Masallar Yaşandı Bu Tende
Her yanıma bulaşmışsın. Ellerim titrer olmuş, burnumdaki sızısın... Yavaşça dokunuyorum sana, sanki kaybolacaksın.
Ölümden korkmuyorum, nereye gidersen gideyim, senden uzaklaşmak nasip olmayacak.
Balonlarım var artık, uçurtmalarım kaybolsa da üzülmem, bebeklerimi giydirip kaldırdım, çıplak kalsalar da umurumda değil... Hafif hafif sallanıyor yapraklar dallarda, çiçekler en ufak rüzgârda düşüveriyorlar yuvalarından, çekirgelerin sesiyle uyuyorum yine, uyandığımda güneş doğmak üzere ve sen yine aklımdasın.
Bire beş katıp anlatmak geliyor içimden, en sağırına bile duyurabilmek sesimi, üşüşmek istiyorum sevdanın üzerine, konduğum yerden bir tek sen kaldır beni.
Çığlıklarım bir yana, sevişlerim, sevinçlerim, seni özleyişlerim... Gitmekten bahsetmek o kadar yersiz ki, kalmaktan başka bir şey yok, kalmak; sana anlatmak için, ne kadar çok sevildiğini.

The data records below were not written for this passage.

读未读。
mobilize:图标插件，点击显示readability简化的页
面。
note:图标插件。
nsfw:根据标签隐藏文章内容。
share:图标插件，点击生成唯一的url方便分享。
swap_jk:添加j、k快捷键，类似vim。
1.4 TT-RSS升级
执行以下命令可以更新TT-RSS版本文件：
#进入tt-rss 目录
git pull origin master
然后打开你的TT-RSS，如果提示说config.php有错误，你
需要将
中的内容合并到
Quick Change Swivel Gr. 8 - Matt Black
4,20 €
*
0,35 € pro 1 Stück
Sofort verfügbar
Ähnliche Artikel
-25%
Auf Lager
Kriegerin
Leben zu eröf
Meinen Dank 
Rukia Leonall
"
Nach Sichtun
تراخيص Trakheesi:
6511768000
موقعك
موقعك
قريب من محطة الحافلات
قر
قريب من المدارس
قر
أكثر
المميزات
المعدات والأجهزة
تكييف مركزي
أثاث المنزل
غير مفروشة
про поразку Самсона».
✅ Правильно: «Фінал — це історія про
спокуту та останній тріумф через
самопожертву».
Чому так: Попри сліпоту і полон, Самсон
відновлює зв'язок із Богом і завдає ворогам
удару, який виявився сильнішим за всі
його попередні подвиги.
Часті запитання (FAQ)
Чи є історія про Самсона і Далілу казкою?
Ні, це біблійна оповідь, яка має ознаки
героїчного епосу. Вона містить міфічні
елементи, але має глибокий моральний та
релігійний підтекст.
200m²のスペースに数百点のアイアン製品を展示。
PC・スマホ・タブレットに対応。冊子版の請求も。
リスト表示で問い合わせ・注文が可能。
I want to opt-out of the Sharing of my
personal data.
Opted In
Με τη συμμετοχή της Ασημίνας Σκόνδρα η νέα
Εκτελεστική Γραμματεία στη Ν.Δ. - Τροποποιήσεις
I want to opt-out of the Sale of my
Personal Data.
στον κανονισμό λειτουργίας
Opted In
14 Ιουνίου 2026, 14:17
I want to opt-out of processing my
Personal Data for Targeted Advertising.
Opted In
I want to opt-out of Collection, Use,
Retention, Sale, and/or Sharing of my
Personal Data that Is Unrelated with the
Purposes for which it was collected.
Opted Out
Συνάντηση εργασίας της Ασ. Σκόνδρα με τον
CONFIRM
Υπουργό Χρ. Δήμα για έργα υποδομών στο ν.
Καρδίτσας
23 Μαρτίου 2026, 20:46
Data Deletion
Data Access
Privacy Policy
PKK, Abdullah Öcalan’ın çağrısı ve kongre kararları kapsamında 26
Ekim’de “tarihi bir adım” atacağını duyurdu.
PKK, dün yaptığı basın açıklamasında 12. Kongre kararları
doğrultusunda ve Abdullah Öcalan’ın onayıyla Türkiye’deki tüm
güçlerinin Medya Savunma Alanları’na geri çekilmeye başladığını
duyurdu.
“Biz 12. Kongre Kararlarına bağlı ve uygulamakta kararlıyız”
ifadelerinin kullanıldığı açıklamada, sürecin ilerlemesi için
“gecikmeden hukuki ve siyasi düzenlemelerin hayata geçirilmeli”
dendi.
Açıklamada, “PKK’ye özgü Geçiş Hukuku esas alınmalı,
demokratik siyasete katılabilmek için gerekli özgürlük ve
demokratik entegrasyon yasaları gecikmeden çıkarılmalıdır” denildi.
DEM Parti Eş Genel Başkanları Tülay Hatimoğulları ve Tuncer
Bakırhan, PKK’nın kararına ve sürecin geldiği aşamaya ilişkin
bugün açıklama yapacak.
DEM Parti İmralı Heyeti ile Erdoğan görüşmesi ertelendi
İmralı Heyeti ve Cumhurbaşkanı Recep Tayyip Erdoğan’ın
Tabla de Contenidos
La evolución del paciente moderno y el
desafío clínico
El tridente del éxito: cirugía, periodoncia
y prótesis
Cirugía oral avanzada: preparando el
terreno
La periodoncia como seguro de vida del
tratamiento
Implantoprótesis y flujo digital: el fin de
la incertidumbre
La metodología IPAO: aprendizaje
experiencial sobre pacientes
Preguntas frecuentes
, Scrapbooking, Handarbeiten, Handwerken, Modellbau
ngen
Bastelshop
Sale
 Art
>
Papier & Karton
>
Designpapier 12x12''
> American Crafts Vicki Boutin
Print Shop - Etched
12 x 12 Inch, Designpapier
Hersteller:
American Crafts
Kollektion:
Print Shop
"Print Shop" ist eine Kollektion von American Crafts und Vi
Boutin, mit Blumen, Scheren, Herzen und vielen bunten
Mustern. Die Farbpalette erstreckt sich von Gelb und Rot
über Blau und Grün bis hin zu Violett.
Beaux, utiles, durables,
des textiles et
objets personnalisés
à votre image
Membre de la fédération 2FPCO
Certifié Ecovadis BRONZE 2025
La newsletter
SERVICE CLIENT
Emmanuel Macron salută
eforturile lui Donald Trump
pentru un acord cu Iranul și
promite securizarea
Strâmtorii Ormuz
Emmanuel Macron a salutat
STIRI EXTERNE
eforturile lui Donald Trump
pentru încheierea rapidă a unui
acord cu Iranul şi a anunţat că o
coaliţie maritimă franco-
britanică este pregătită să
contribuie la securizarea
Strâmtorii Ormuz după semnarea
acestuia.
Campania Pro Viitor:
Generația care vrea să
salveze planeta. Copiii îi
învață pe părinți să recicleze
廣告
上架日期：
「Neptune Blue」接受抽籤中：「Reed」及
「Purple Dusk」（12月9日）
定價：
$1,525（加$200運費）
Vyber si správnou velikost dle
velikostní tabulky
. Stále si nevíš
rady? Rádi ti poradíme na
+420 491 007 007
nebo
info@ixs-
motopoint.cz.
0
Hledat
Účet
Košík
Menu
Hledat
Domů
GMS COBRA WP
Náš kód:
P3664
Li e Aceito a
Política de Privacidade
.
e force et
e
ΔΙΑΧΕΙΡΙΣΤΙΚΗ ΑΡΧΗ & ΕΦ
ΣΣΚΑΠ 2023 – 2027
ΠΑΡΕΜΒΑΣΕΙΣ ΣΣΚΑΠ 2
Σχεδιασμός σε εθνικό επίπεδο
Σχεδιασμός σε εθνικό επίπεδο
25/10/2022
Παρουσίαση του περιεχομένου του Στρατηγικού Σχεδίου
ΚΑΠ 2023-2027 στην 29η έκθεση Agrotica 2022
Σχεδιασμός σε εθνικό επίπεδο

Türküler var dilimde, bazen mırıldandığım, bazen haykırdığım... Ruhumda gezindiğin anlarda, hepsi senin.
Anka kuşları, güvercinler, peri kızları... Canavarları öldürdüğünde, masallar yaşandı bu tende!.
Bileklerime taktım, ayaklarıma giydirdim, üzerime örttüm sana ait ne varsa, hiçbiride “neden” demedi. Tilkilerinle barış imzala, kulaklarının pasını sil, gözlerindeki örtüleri tek tek kaldır. Nasıl sevdiysen, öyle sevildin
Şimdi…
Bulutların üzerine çıkıp tepindiğimiz, güneşin doğmak için acele ettiği, denizlerin durulduğu, toprağın hiç kurumadığı bir yerdeyiz. Şaşkınlığın bir yana, sevincine diyecek hiçbir sözüm yok. Çıkar ağzındaki baklayı, üzerine örttüğün ne varsa kaldırıp at, sustur dünyayı...
Bugün; ruhlarımız doğmayı bekliyor, tenlerimiz ete bürünmeyi, yüreğimiz konuşmayı!.